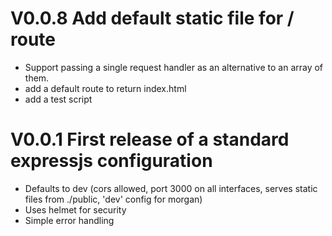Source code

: # V0.0.8 Add default static file for / route
- Support passing a single request handler as an alternative to an array of them.
- add a default route to return index.html
- add a test script

# V0.0.1 First release of a standard expressjs configuration
- Defaults to dev (cors allowed, port 3000 on all interfaces, serves static files from ./public, 'dev' config for morgan)
- Uses helmet for security
- Simple error handling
+ + + +
= Task brief =
Reproduce the records from their beginning through the line containing "- add a test script", with both ends included. Leave the pictures out of your answer.

= Task answer =
Source code

: # V0.0.8 Add default static file for / route
- Support passing a single request handler as an alternative to an array of them.
- add a default route to return index.html
- add a test script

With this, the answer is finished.